Un’altra vicenda direttamente connessa al rinnovo della concessione Val D’Agri è lo smaltimento dei reflui petroliferi. Il progetto Eni-Rewind, società che è subentrata alla Syndial, promette di trattare le acque di produzione con un nuovo impianto da collocare a Viggiano in Contrada Le Vigne. Il progetto però è stato contestato duramente dalle associazioni ambientaliste e ha avuto, fino ad oggi, il parere negativo della soprintendenza. Anche lì si registra uno strano arresto del procedimento senza che intervenga il rigetto oppure l’approvazione. “Stranezze tutte lucane che hanno indotto Mediterraneo no triv a rivolgersi al difensore civico”, aggiunge Bellizzi.

In attesa di novità sul fronte negoziale, Eni continua a produrre e a promuovere iniziative sul territorio come il negozio “Io sono lucano” che, come si legge nel comunicato scritto per l’occasione, è “un marchio collettivo ideato da Coldiretti Basilicata” insieme a Eni e consiste in una vetrina con il meglio della produzione agroalimentare della Basilicata: dai cereali, alla carne, per proseguire poi con latte, olio, vino, ortofrutta, erbe officinali e miele. Una iniziativa che non riesce a coprire la complessità dei problemi del territorio, come l’inquinamento denunciato a più riprese da associazioni e reti come Cova ControOsservatorio Val d’Agri e Mediterraneo No Triv ma troppo spesso “derubricato” anche dalle istituzioni preposte ai controlli.

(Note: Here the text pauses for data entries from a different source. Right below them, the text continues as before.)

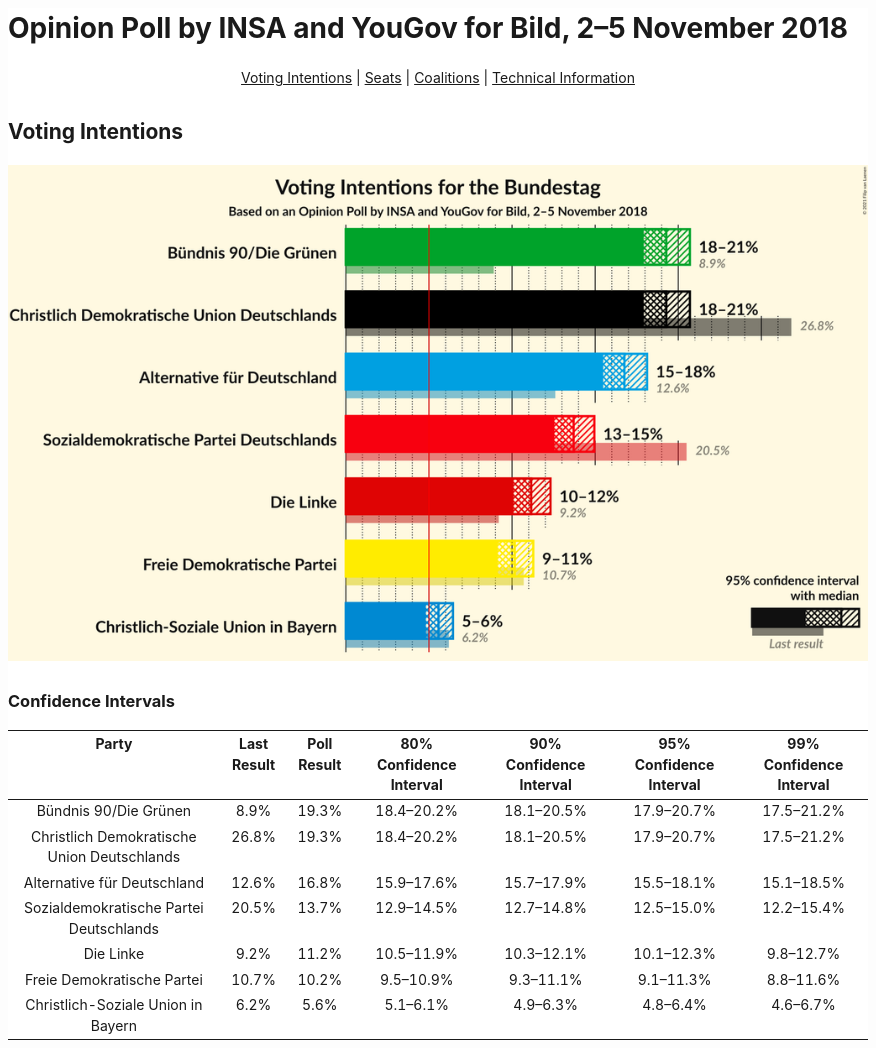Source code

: # Opinion Poll by INSA and YouGov for Bild, 2–5 November 2018

<p align="center"><a href="#voting-intentions">Voting Intentions</a> | <a href="#seats">Seats</a> | <a href="#coalitions">Coalitions</a> | <a href="#technical-information">Technical Information</a></p>

## Voting Intentions

![Graph with voting intentions not yet produced](2018-11-05-INSAandYouGov.png "Voting Intentions")

### Confidence Intervals

| Party | Last Result | Poll Result | 80% Confidence Interval | 90% Confidence Interval | 95% Confidence Interval | 99% Confidence Interval |
|:-----:|:-----------:|:-----------:|:-----------------------:|:-----------------------:|:-----------------------:|:-----------------------:|
| Bündnis 90/Die Grünen | 8.9% | 19.3% | 18.4–20.2% |18.1–20.5% |17.9–20.7% |17.5–21.2% |
| Christlich Demokratische Union Deutschlands | 26.8% | 19.3% | 18.4–20.2% |18.1–20.5% |17.9–20.7% |17.5–21.2% |
| Alternative für Deutschland | 12.6% | 16.8% | 15.9–17.6% |15.7–17.9% |15.5–18.1% |15.1–18.5% |
| Sozialdemokratische Partei Deutschlands | 20.5% | 13.7% | 12.9–14.5% |12.7–14.8% |12.5–15.0% |12.2–15.4% |
| Die Linke | 9.2% | 11.2% | 10.5–11.9% |10.3–12.1% |10.1–12.3% |9.8–12.7% |
| Freie Demokratische Partei | 10.7% | 10.2% | 9.5–10.9% |9.3–11.1% |9.1–11.3% |8.8–11.6% |
| Christlich-Soziale Union in Bayern | 6.2% | 5.6% | 5.1–6.1% |4.9–6.3% |4.8–6.4% |4.6–6.7% |
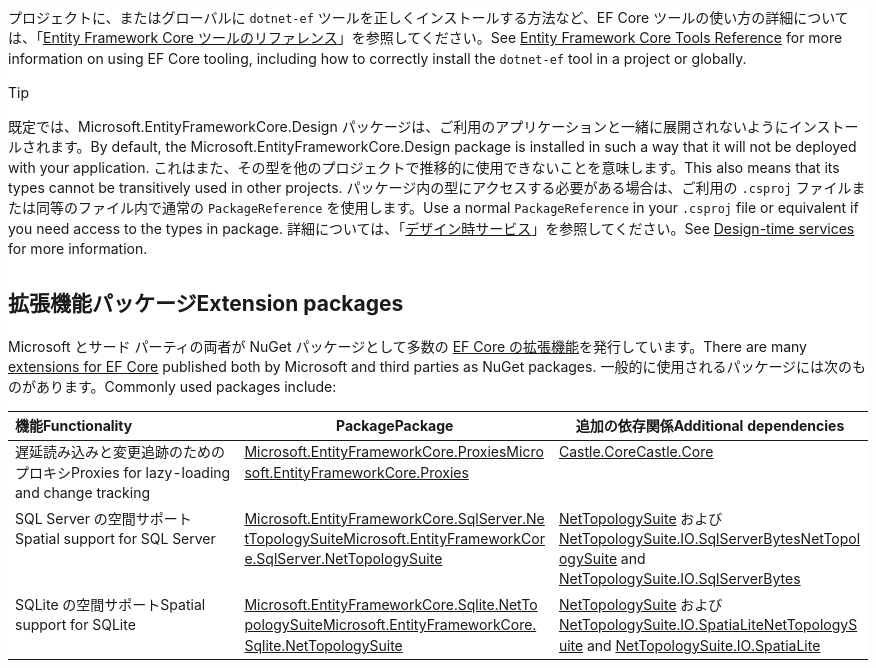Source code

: <span data-ttu-id="31ac4-150">プロジェクトに、またはグローバルに `dotnet-ef` ツールを正しくインストールする方法など、EF Core ツールの使い方の詳細については、「[Entity Framework Core ツールのリファレンス](xref:core/cli/index)」を参照してください。</span><span class="sxs-lookup"><span data-stu-id="31ac4-150">See [Entity Framework Core Tools Reference](xref:core/cli/index) for more information on using EF Core tooling, including how to correctly install the `dotnet-ef` tool in a project or globally.</span></span>

> [!TIP]
> <span data-ttu-id="31ac4-151">既定では、Microsoft.EntityFrameworkCore.Design パッケージは、ご利用のアプリケーションと一緒に展開されないようにインストールされます。</span><span class="sxs-lookup"><span data-stu-id="31ac4-151">By default, the Microsoft.EntityFrameworkCore.Design package is installed in such a way that it will not be deployed with your application.</span></span> <span data-ttu-id="31ac4-152">これはまた、その型を他のプロジェクトで推移的に使用できないことを意味します。</span><span class="sxs-lookup"><span data-stu-id="31ac4-152">This also means that its types cannot be transitively used in other projects.</span></span> <span data-ttu-id="31ac4-153">パッケージ内の型にアクセスする必要がある場合は、ご利用の `.csproj` ファイルまたは同等のファイル内で通常の `PackageReference` を使用します。</span><span class="sxs-lookup"><span data-stu-id="31ac4-153">Use a normal `PackageReference` in your `.csproj` file or equivalent if you need access to the types in package.</span></span> <span data-ttu-id="31ac4-154">詳細については、「[デザイン時サービス](xref:core/cli/services)」を参照してください。</span><span class="sxs-lookup"><span data-stu-id="31ac4-154">See [Design-time services](xref:core/cli/services) for more information.</span></span>

## <a name="extension-packages"></a><span data-ttu-id="31ac4-155">拡張機能パッケージ</span><span class="sxs-lookup"><span data-stu-id="31ac4-155">Extension packages</span></span>

<span data-ttu-id="31ac4-156">Microsoft とサード パーティの両者が NuGet パッケージとして多数の [EF Core の拡張機能](xref:core/extensions/index)を発行しています。</span><span class="sxs-lookup"><span data-stu-id="31ac4-156">There are many [extensions for EF Core](xref:core/extensions/index) published both by Microsoft and third parties as NuGet packages.</span></span> <span data-ttu-id="31ac4-157">一般的に使用されるパッケージには次のものがあります。</span><span class="sxs-lookup"><span data-stu-id="31ac4-157">Commonly used packages include:</span></span>

| <span data-ttu-id="31ac4-158">機能</span><span class="sxs-lookup"><span data-stu-id="31ac4-158">Functionality</span></span>                                | <span data-ttu-id="31ac4-159">Package</span><span class="sxs-lookup"><span data-stu-id="31ac4-159">Package</span></span> | <span data-ttu-id="31ac4-160">追加の依存関係</span><span class="sxs-lookup"><span data-stu-id="31ac4-160">Additional dependencies</span></span>
|:---------------------------------------------|---------|------------------------
| <span data-ttu-id="31ac4-161">遅延読み込みと変更追跡のためのプロキシ</span><span class="sxs-lookup"><span data-stu-id="31ac4-161">Proxies for lazy-loading and change tracking</span></span> | [<span data-ttu-id="31ac4-162">Microsoft.EntityFrameworkCore.Proxies</span><span class="sxs-lookup"><span data-stu-id="31ac4-162">Microsoft.EntityFrameworkCore.Proxies</span></span>](https://www.nuget.org/packages/Microsoft.EntityFrameworkCore.Proxies/) | [<span data-ttu-id="31ac4-163">Castle.Core</span><span class="sxs-lookup"><span data-stu-id="31ac4-163">Castle.Core</span></span>](https://www.nuget.org/packages/Castle.Core/)
| <span data-ttu-id="31ac4-164">SQL Server の空間サポート</span><span class="sxs-lookup"><span data-stu-id="31ac4-164">Spatial support for SQL Server</span></span>               | [<span data-ttu-id="31ac4-165">Microsoft.EntityFrameworkCore.SqlServer.NetTopologySuite</span><span class="sxs-lookup"><span data-stu-id="31ac4-165">Microsoft.EntityFrameworkCore.SqlServer.NetTopologySuite</span></span>](https://www.nuget.org/packages/Microsoft.EntityFrameworkCore.Sqlite.NetTopologySuite/) | <span data-ttu-id="31ac4-166">[NetTopologySuite](https://www.nuget.org/packages/NetTopologySuite/) および [NetTopologySuite.IO.SqlServerBytes](https://www.nuget.org/packages/NetTopologySuite.IO.SqlServerBytes/)</span><span class="sxs-lookup"><span data-stu-id="31ac4-166">[NetTopologySuite](https://www.nuget.org/packages/NetTopologySuite/) and [NetTopologySuite.IO.SqlServerBytes](https://www.nuget.org/packages/NetTopologySuite.IO.SqlServerBytes/)</span></span>
| <span data-ttu-id="31ac4-167">SQLite の空間サポート</span><span class="sxs-lookup"><span data-stu-id="31ac4-167">Spatial support for SQLite</span></span>                   | [<span data-ttu-id="31ac4-168">Microsoft.EntityFrameworkCore.Sqlite.NetTopologySuite</span><span class="sxs-lookup"><span data-stu-id="31ac4-168">Microsoft.EntityFrameworkCore.Sqlite.NetTopologySuite</span></span>](https://www.nuget.org/packages/Microsoft.EntityFrameworkCore.Sqlite.NetTopologySuite/) | <span data-ttu-id="31ac4-169">[NetTopologySuite](https://www.nuget.org/packages/NetTopologySuite/) および [NetTopologySuite.IO.SpatiaLite](https://www.nuget.org/packages/NetTopologySuite.IO.SpatiaLite/)</span><span class="sxs-lookup"><span data-stu-id="31ac4-169">[NetTopologySuite](https://www.nuget.org/packages/NetTopologySuite/) and [NetTopologySuite.IO.SpatiaLite](https://www.nuget.org/packages/NetTopologySuite.IO.SpatiaLite/)</span></span>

A dicembre 2019 l’Osservatorio Val d’Agri ha conteggiato il centodecimo “non-incidente” in nove anni. “Per ore si sono sentiti strani rumori e odori nauseabondi provenire dal Centro olio, senza una pronta reazione delle autorità locali”, spiega Camilla Nigro dell’Osservatorio Val d’Agri. “I problemi maggiori che si ripetono continuamente riguardano soprattutto gli idrocarburi non metano che superano anche di quattro volte il vecchio limite di legge”, continua Nigro, che sottolinea le criticità dell’operato dell’Arpab, l’ente regionale di controllo ambientale costantemente in ritardo nel fornire i dati sulla situazione della Val d’Agri. Il ruolo controverso dell’Arpab è emerso anche nei processi attualmente in corso a Potenza e che vedono imputati Eni e i suoi manager locali. Il primo, il cosiddetto “Petrolgate”, è incentrato sulle accuse di smaltimento illecito dei reflui petroliferi per i quali sarebbero stati falsificati i codici CER (Catalogo europeo dei rifiuti). Il procedimento è ormai alle battute finali e una sentenza di primo grado è attesa entro la fine del 2020. Il secondo, relativo al disastro ambientale legato alla fuoriuscita di 400 tonnellate di petrolio dal Centro olio nel 2017, è stato aggiornato al settembre del prossimo anno.

L’emergenza legata alla diffusione del Covid-19 sta avendo impatti anche sul comparto petrolifero, soprattutto per quanto riguarda l’indotto. Recente è una protesta tenutasi davanti ai cancelli del Centro olio di Eni per chiedere il rispetto del “patto” di sito, che di fatto prevede la conservazione dei posti di lavoro delle società sub-appaltanti. Le note dolenti non mancano, il tutto in un clima di vacatio amministrativa a causa del nodo delle concessioni.